Re: [PATCH v5 7/8] KVM: VMX: Update PID-pointer table entry when APIC ID is changed

From: Sean Christopherson
Date: Wed Feb 02 2022 - 18:24:06 EST


On Thu, Jan 13, 2022, Sean Christopherson wrote:
> On Tue, Jan 11, 2022, Maxim Levitsky wrote:
> > Both Intel and AMD's PRM also state that changing APIC ID is implementation
> > dependent.
> >
> > I vote to forbid changing apic id, at least in the case any APIC acceleration
> > is used, be that APICv or AVIC.
>
> That has my vote as well.

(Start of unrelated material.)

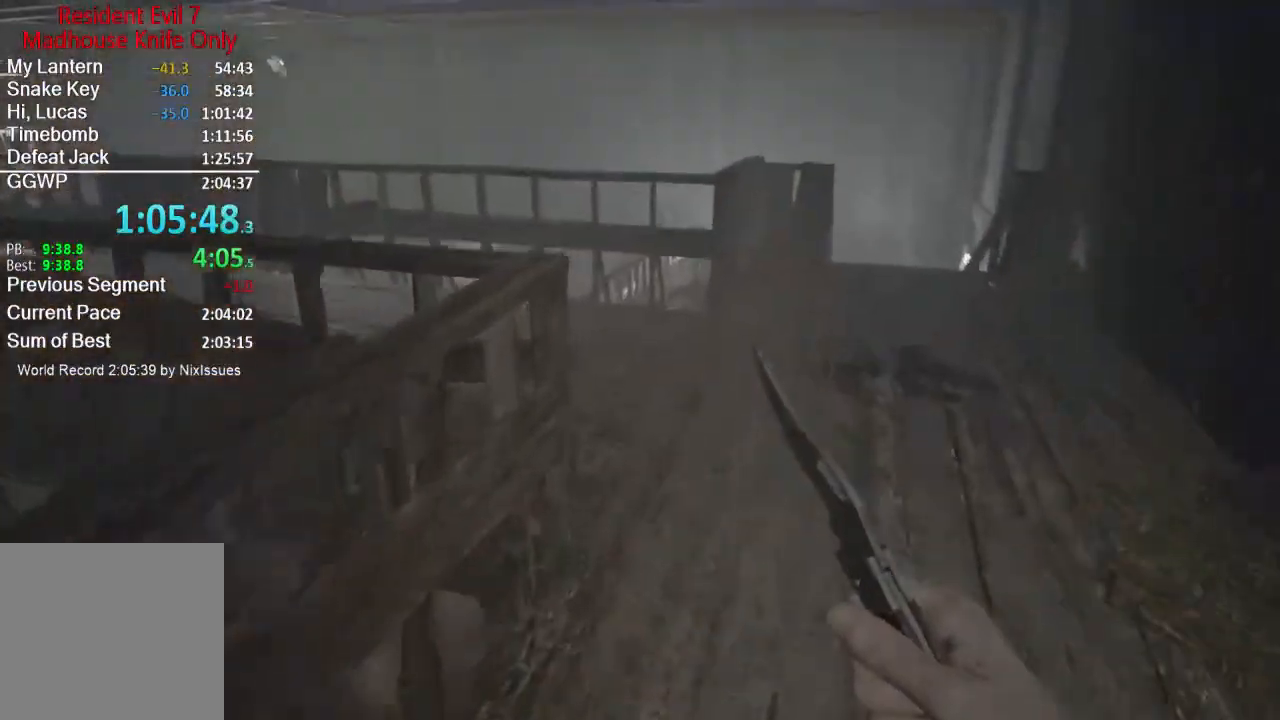
{"buttons": [], "left_stick": "up", "right_stick": "center", "events": []}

For IPIv in particular there's not much concern with
> backwards compability, i.e. we can tie the behavior to enable_ipiv.

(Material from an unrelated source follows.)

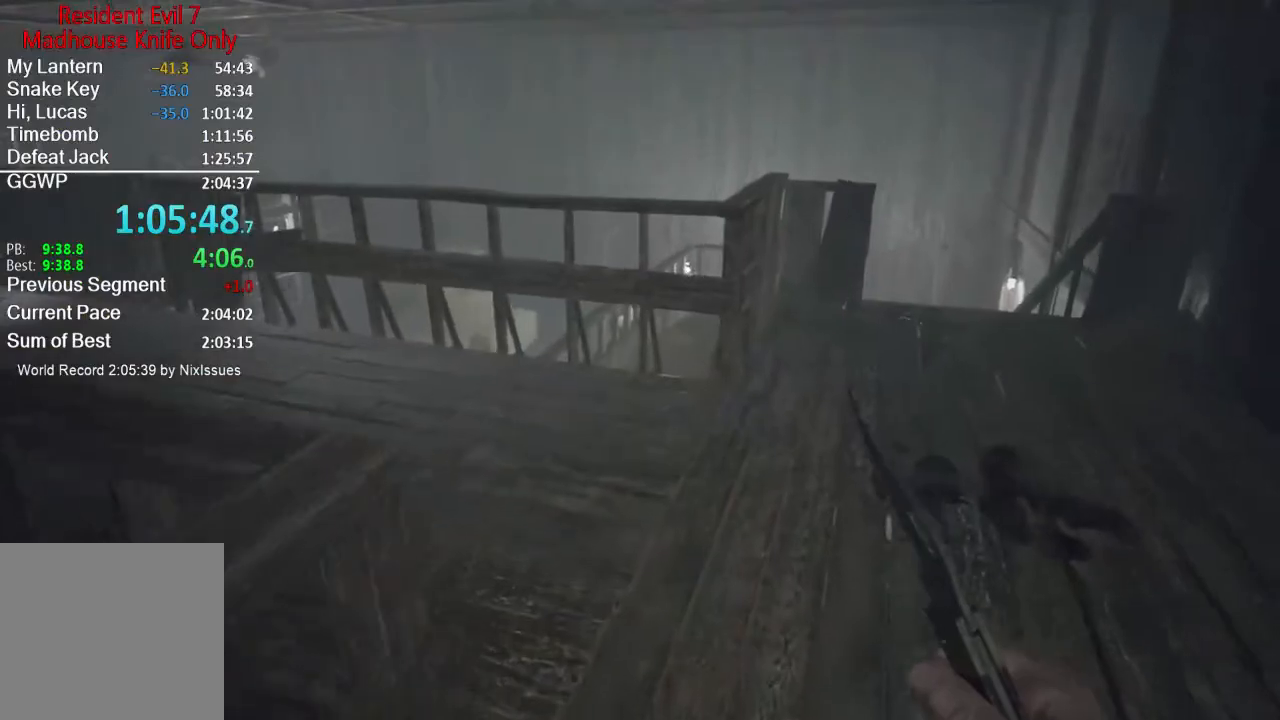
{"buttons": [], "left_stick": "up", "right_stick": "left", "events": [[84, "right_stick", "up-left"], [300, "right_stick", "left"]]}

Hrm, it may not be that simple. There's some crusty (really, really crusty) code
in Linux's boot code that writes APIC_ID. IIUC, the intent is to play nice with
running a UP crash dump kernel on "BSP" that isn't "the BSP", e.g. has a non-zero
APIC ID.

static void __init apic_bsp_up_setup(void)
{
#ifdef CONFIG_X86_64
apic_write(APIC_ID, apic->set_apic_id(boot_cpu_physical_apicid));
#else
/*
* Hack: In case of kdump, after a crash, kernel might be booting
* on a cpu with non-zero lapic id. But boot_cpu_physical_apicid
* might be zero if read from MP tables. Get it from LAPIC.
*/
# ifdef CONFIG_CRASH_DUMP
boot_cpu_physical_apicid = read_apic_id();
# endif
#endif
}

The most helpful comment is in generic_processor_info():

/*
* boot_cpu_physical_apicid is designed to have the apicid
* returned by read_apic_id(), i.e, the apicid of the
* currently booting-up processor. However, on some platforms,
* it is temporarily modified by the apicid reported as BSP
* through MP table. Concretely:
*
* - arch/x86/kernel/mpparse.c: MP_processor_info()
* - arch/x86/mm/amdtopology.c: amd_numa_init()
*
* This function is executed with the modified
* boot_cpu_physical_apicid. So, disabled_cpu_apicid kernel
* parameter doesn't work to disable APs on kdump 2nd kernel.
*
* Since fixing handling of boot_cpu_physical_apicid requires
* another discussion and tests on each platform, we leave it
* for now and here we use read_apic_id() directly in this
* function, generic_processor_info().
*/

It's entirely possible that this path is unused in a KVM guest, but I don't think
we can know that with 100% certainty.

But I also completely agree that attempting to keep the tables up-to-date is ugly
and a waste of time and effort, e.g. as Maxim pointed out, the current AVIC code
is comically broken.

Rather than disallowing the write, what if we add yet another inhibit that disables
APICv if IPI virtualization is enabled and a vCPU has an APIC ID != vcpu_id? KVM
is equipped to handle the emulation, so it just means that a guest that's doing
weird things loses a big of performance.